N.Y. Transit Fares Raised to Cut Deficit

Times Staff Writer

After strong opposition from more than 50 speakers, the city's transit agency voted Thursday to raise subway and bus fares by 50 cents, to $2 a ride -- the first increase in New York in more than seven years.

The decision, which affects more than 7 million daily travelers, was a foregone conclusion in the crisis atmosphere of city and state budget deficits.

The Metropolitan Transportation Authority board also approved an increase in the tolls at some bridges and tunnels.

Shouts of "Shame on you" rang out in the meeting room at MTA headquarters in Manhattan when the unanimous vote was announced.

MTA Chairman Peter S. Kalikow said the increase was necessary to avoid service cuts or layoffs. "We had a budget deficit that we needed to fill," he said.

"From a national perspective, New York will have the highest base transit fare in the nation. Riders now will pay 65% of the cost of operating the system," countered Gene Russianoff, a lawyer for the Straphangers Campaign, a public interest group that protested the fare increase.

Citing federal figures, Russianoff said the average percentage of transit costs paid by riders nationwide is 40%, and 32% in Los Angeles. "It's unfair," he said.

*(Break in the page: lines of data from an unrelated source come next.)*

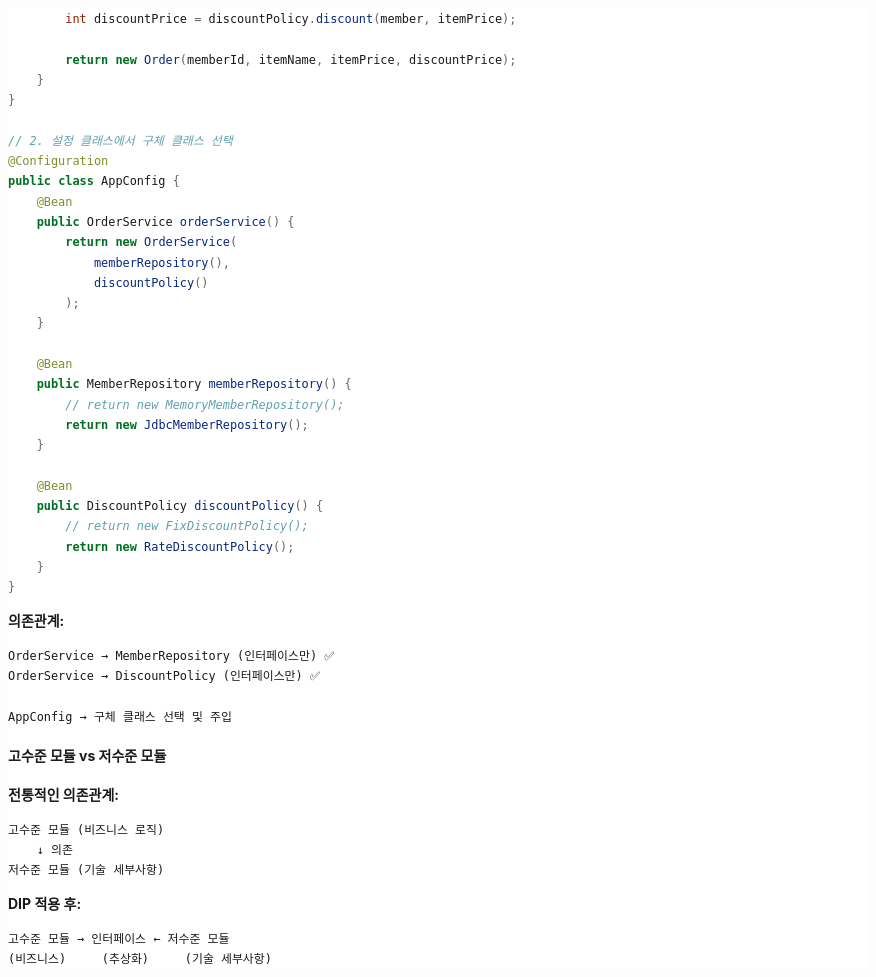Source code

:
 ```java
        int discountPrice = discountPolicy.discount(member, itemPrice);

        return new Order(memberId, itemName, itemPrice, discountPrice);
    }
}

// 2. 설정 클래스에서 구체 클래스 선택
@Configuration
public class AppConfig {
    @Bean
    public OrderService orderService() {
        return new OrderService(
            memberRepository(),
            discountPolicy()
        );
    }

    @Bean
    public MemberRepository memberRepository() {
        // return new MemoryMemberRepository();
        return new JdbcMemberRepository();
    }

    @Bean
    public DiscountPolicy discountPolicy() {
        // return new FixDiscountPolicy();
        return new RateDiscountPolicy();
    }
}
```

**의존관계:**
```
OrderService → MemberRepository (인터페이스만) ✅
OrderService → DiscountPolicy (인터페이스만) ✅

AppConfig → 구체 클래스 선택 및 주입
```

#### 고수준 모듈 vs 저수준 모듈

**전통적인 의존관계:**
```
고수준 모듈 (비즈니스 로직)
    ↓ 의존
저수준 모듈 (기술 세부사항)
```

**DIP 적용 후:**
```
고수준 모듈 → 인터페이스 ← 저수준 모듈
(비즈니스)     (추상화)     (기술 세부사항)
```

Russianoff and several public officials have contended that financial data released by the Metropolitan Transportation Authority lack sufficient evidence to justify a raise, and the precise dimension of the agency's deficit is difficult to calculate.

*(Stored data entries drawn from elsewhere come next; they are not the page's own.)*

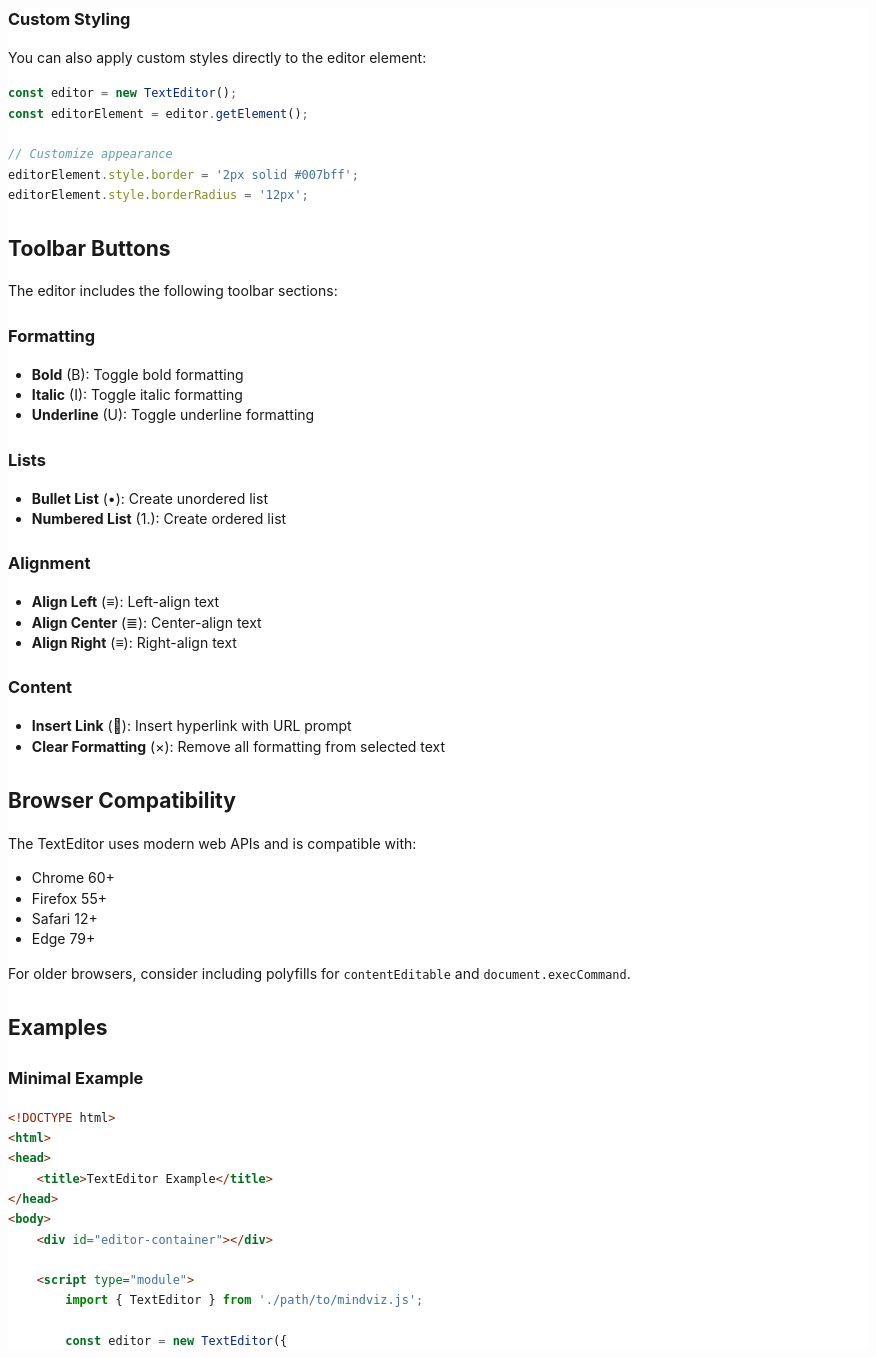 ### Custom Styling

You can also apply custom styles directly to the editor element:

```typescript
const editor = new TextEditor();
const editorElement = editor.getElement();

// Customize appearance
editorElement.style.border = '2px solid #007bff';
editorElement.style.borderRadius = '12px';
```

## Toolbar Buttons

The editor includes the following toolbar sections:

### Formatting
- **Bold** (B): Toggle bold formatting
- **Italic** (I): Toggle italic formatting  
- **Underline** (U): Toggle underline formatting

### Lists
- **Bullet List** (•): Create unordered list
- **Numbered List** (1.): Create ordered list

### Alignment
- **Align Left** (≡): Left-align text
- **Align Center** (≣): Center-align text
- **Align Right** (≡): Right-align text

### Content
- **Insert Link** (🔗): Insert hyperlink with URL prompt
- **Clear Formatting** (×): Remove all formatting from selected text

## Browser Compatibility

The TextEditor uses modern web APIs and is compatible with:

- Chrome 60+
- Firefox 55+
- Safari 12+
- Edge 79+

For older browsers, consider including polyfills for `contentEditable` and `document.execCommand`.

## Examples

### Minimal Example

```html
<!DOCTYPE html>
<html>
<head>
    <title>TextEditor Example</title>
</head>
<body>
    <div id="editor-container"></div>
    
    <script type="module">
        import { TextEditor } from './path/to/mindviz.js';
        
        const editor = new TextEditor({
```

They accuse the MTA of juggling numbers for political purposes, noting that in 2002, the MTA estimated its deficit at $663 million for the coming year while it was selling $13.9 billion in bonds. Shortly after Gov. George E. Pataki easily won reelection in November, the deficit was increased to $2.8 billion.

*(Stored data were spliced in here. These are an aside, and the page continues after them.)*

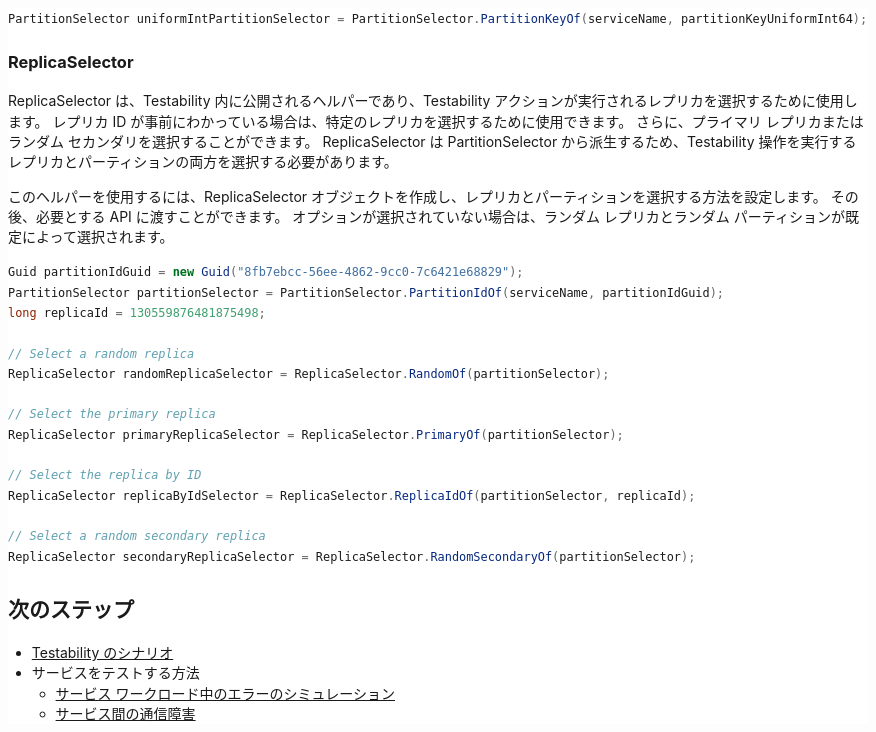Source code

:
 ```csharp
PartitionSelector uniformIntPartitionSelector = PartitionSelector.PartitionKeyOf(serviceName, partitionKeyUniformInt64);
```

### <a name="replicaselector"></a>ReplicaSelector
ReplicaSelector は、Testability 内に公開されるヘルパーであり、Testability アクションが実行されるレプリカを選択するために使用します。 レプリカ ID が事前にわかっている場合は、特定のレプリカを選択するために使用できます。 さらに、プライマリ レプリカまたはランダム セカンダリを選択することができます。 ReplicaSelector は PartitionSelector から派生するため、Testability 操作を実行するレプリカとパーティションの両方を選択する必要があります。

このヘルパーを使用するには、ReplicaSelector オブジェクトを作成し、レプリカとパーティションを選択する方法を設定します。 その後、必要とする API に渡すことができます。 オプションが選択されていない場合は、ランダム レプリカとランダム パーティションが既定によって選択されます。

```csharp
Guid partitionIdGuid = new Guid("8fb7ebcc-56ee-4862-9cc0-7c6421e68829");
PartitionSelector partitionSelector = PartitionSelector.PartitionIdOf(serviceName, partitionIdGuid);
long replicaId = 130559876481875498;

// Select a random replica
ReplicaSelector randomReplicaSelector = ReplicaSelector.RandomOf(partitionSelector);

// Select the primary replica
ReplicaSelector primaryReplicaSelector = ReplicaSelector.PrimaryOf(partitionSelector);

// Select the replica by ID
ReplicaSelector replicaByIdSelector = ReplicaSelector.ReplicaIdOf(partitionSelector, replicaId);

// Select a random secondary replica
ReplicaSelector secondaryReplicaSelector = ReplicaSelector.RandomSecondaryOf(partitionSelector);
```

## <a name="next-steps"></a>次のステップ
* [Testability のシナリオ](service-fabric-testability-scenarios.md)
* サービスをテストする方法
  * [サービス ワークロード中のエラーのシミュレーション](service-fabric-testability-workload-tests.md)
  * [サービス間の通信障害](service-fabric-testability-scenarios-service-communication.md)

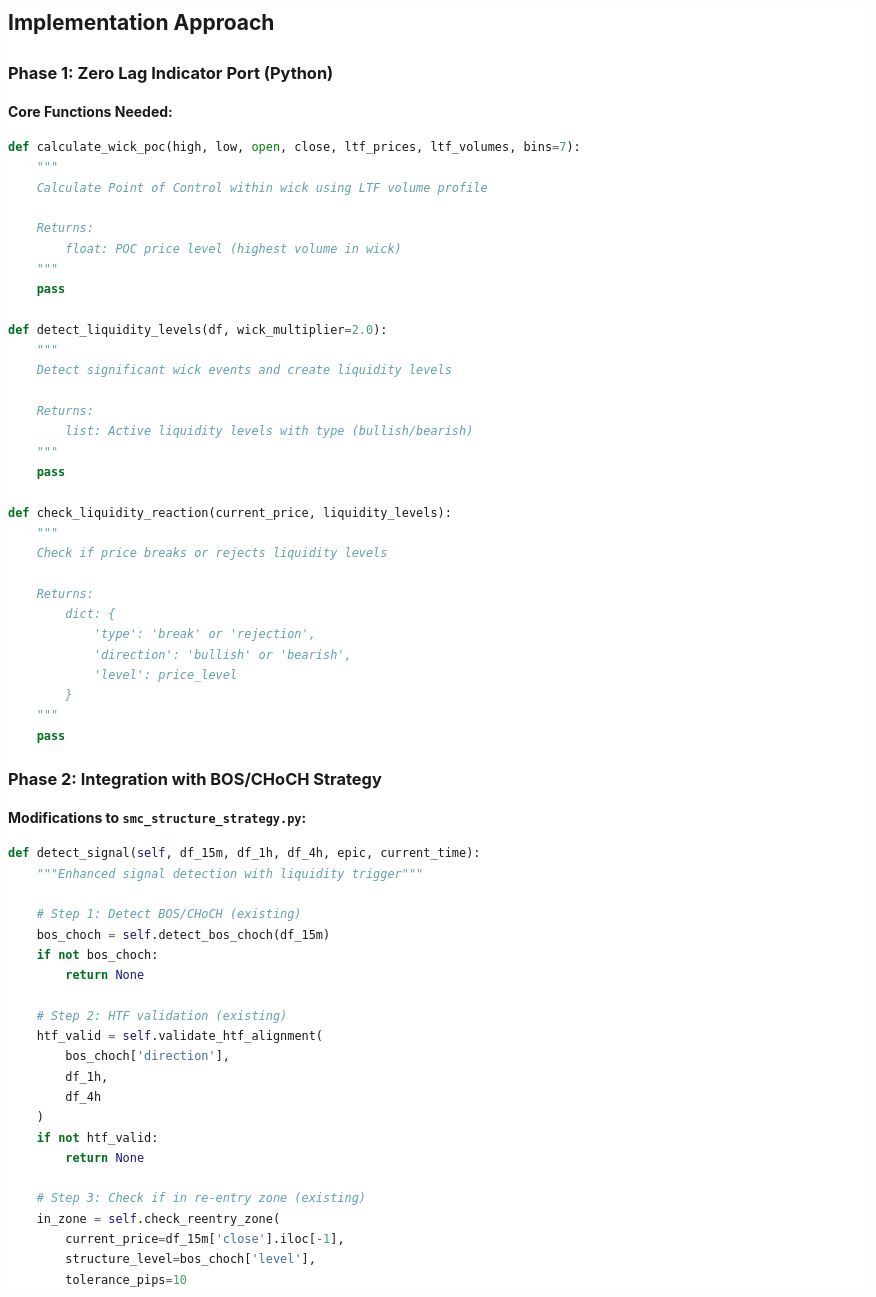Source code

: 
## Implementation Approach

### Phase 1: Zero Lag Indicator Port (Python)
**Core Functions Needed:**
```python
def calculate_wick_poc(high, low, open, close, ltf_prices, ltf_volumes, bins=7):
    """
    Calculate Point of Control within wick using LTF volume profile

    Returns:
        float: POC price level (highest volume in wick)
    """
    pass

def detect_liquidity_levels(df, wick_multiplier=2.0):
    """
    Detect significant wick events and create liquidity levels

    Returns:
        list: Active liquidity levels with type (bullish/bearish)
    """
    pass

def check_liquidity_reaction(current_price, liquidity_levels):
    """
    Check if price breaks or rejects liquidity levels

    Returns:
        dict: {
            'type': 'break' or 'rejection',
            'direction': 'bullish' or 'bearish',
            'level': price_level
        }
    """
    pass
```

### Phase 2: Integration with BOS/CHoCH Strategy
**Modifications to `smc_structure_strategy.py`:**
```python
def detect_signal(self, df_15m, df_1h, df_4h, epic, current_time):
    """Enhanced signal detection with liquidity trigger"""

    # Step 1: Detect BOS/CHoCH (existing)
    bos_choch = self.detect_bos_choch(df_15m)
    if not bos_choch:
        return None

    # Step 2: HTF validation (existing)
    htf_valid = self.validate_htf_alignment(
        bos_choch['direction'],
        df_1h,
        df_4h
    )
    if not htf_valid:
        return None

    # Step 3: Check if in re-entry zone (existing)
    in_zone = self.check_reentry_zone(
        current_price=df_15m['close'].iloc[-1],
        structure_level=bos_choch['level'],
        tolerance_pips=10
```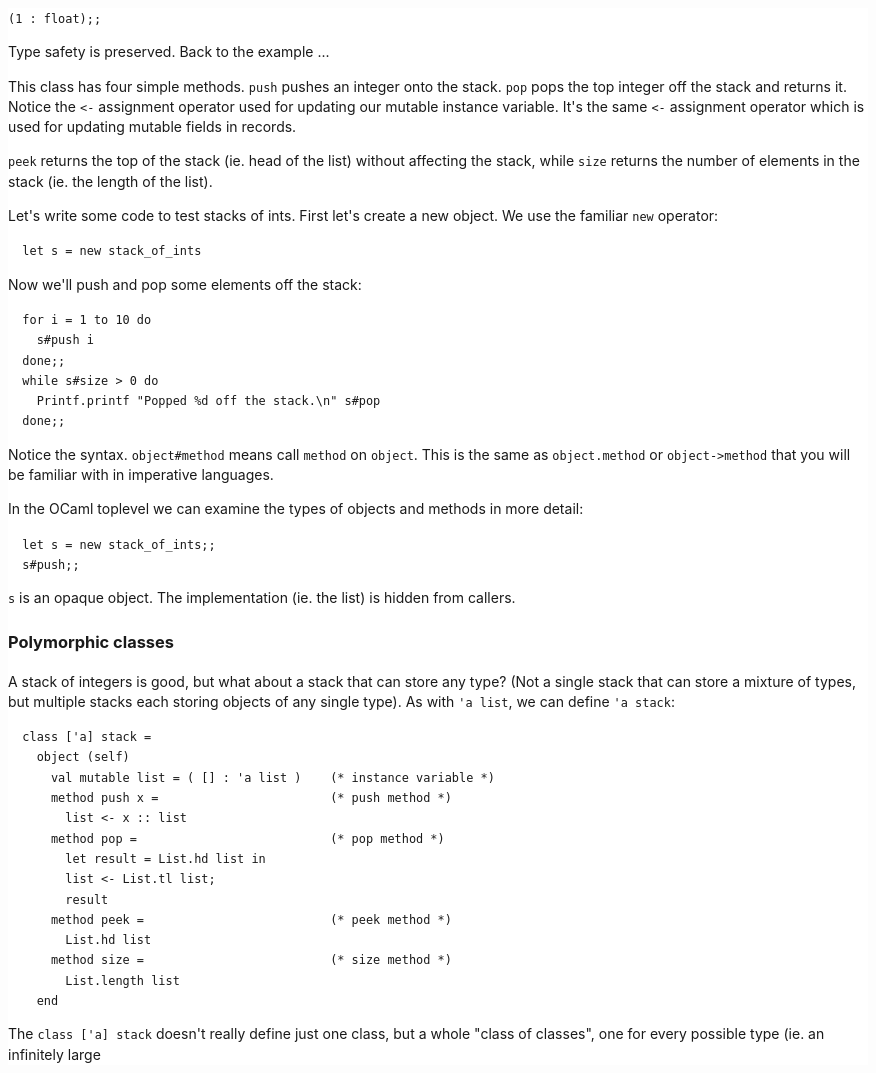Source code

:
 ```tryocaml
(1 : float);;
```
Type safety is preserved. Back to the example ...

This class has four simple methods. `push` pushes an integer onto the
stack. `pop` pops the top integer off the stack and returns it. Notice
the `<-` assignment operator used for updating our mutable instance
variable. It's the same `<-` assignment operator which is used for
updating mutable fields in records.

`peek` returns the top of the stack (ie. head of the list) without
affecting the stack, while `size` returns the number of elements in the
stack (ie. the length of the list).

Let's write some code to test stacks of ints. First let's create a new
object. We use the familiar `new` operator:

```tryocaml
  let s = new stack_of_ints
```
Now we'll push and pop some elements off the stack:

```tryocaml
  for i = 1 to 10 do
    s#push i
  done;;
  while s#size > 0 do
    Printf.printf "Popped %d off the stack.\n" s#pop
  done;;
```
Notice the syntax. `object#method` means call `method` on `object`. This
is the same as `object.method` or `object->method` that you will be
familiar with in imperative languages.

In the OCaml toplevel we can examine the types of objects and methods in
more detail:

```tryocaml
  let s = new stack_of_ints;;
  s#push;;
```
`s` is an opaque object. The implementation (ie. the list) is hidden
from callers.

###  Polymorphic classes
A stack of integers is good, but what about a stack that can store any
type? (Not a single stack that can store a mixture of types, but
multiple stacks each storing objects of any single type). As with
`'a list`, we can define `'a stack`:

```tryocaml
  class ['a] stack =
    object (self)
      val mutable list = ( [] : 'a list )    (* instance variable *)
      method push x =                        (* push method *)
        list <- x :: list
      method pop =                           (* pop method *)
        let result = List.hd list in
        list <- List.tl list;
        result
      method peek =                          (* peek method *)
        List.hd list
      method size =                          (* size method *)
        List.length list
    end
```
The `class ['a] stack` doesn't really define just one class, but a whole
"class of classes", one for every possible type (ie. an infinitely large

The latest calculation of $952 million comes from New York City's Independent Budget Office, which reviewed the MTA's public filings.

"They low-balled the number when they wanted to help the governor during the election season, and they raised it through the roof when they asked for a $2 fare in order to scare people," Russianoff said.

In 1995, when the MTA raised the fare 25 cents, to $1.50, Mayor Rudolph W. Giuliani vigorously attacked the agency, contending that it was badly managed. This time, there was no outcry from Mayor Michael R. Bloomberg, who has been seeking an expanded subway line in Manhattan and other concessions from the transportation authority.

"The sad reality is that we have a slowdown, the tax revenues aren't there," Bloomberg said. "We need the services, and we're just going to have to pay for them.

"There's clearly going to be some people hurt. It's very sad. But that is going to happen. What I have to focus on is trying to help as many people as I can."

All four of the mayor's nominees to the board voted for the increase, which will become effective in May.

Among the elected officials opposing the fare increase and higher bridge and tunnel tolls was Brooklyn Borough President Marty Markowitz.

"As you've heard again and again, New Yorkers are outraged," Markowitz told the board before the vote. "It makes absolutely no sense to even consider a fare increase."

On a gray and cold day when snow fell in New York, few subway riders hurrying along streets to stations were willing to stop and discuss the higher fare.

Typical was the reaction of a woman who declined to give her name as she rushed down the stairs at an entrance on 33rd Street.

"We've got no choice. We've got to pay it," she said.


Times researcher Lynette Ferdinand contributed to this report.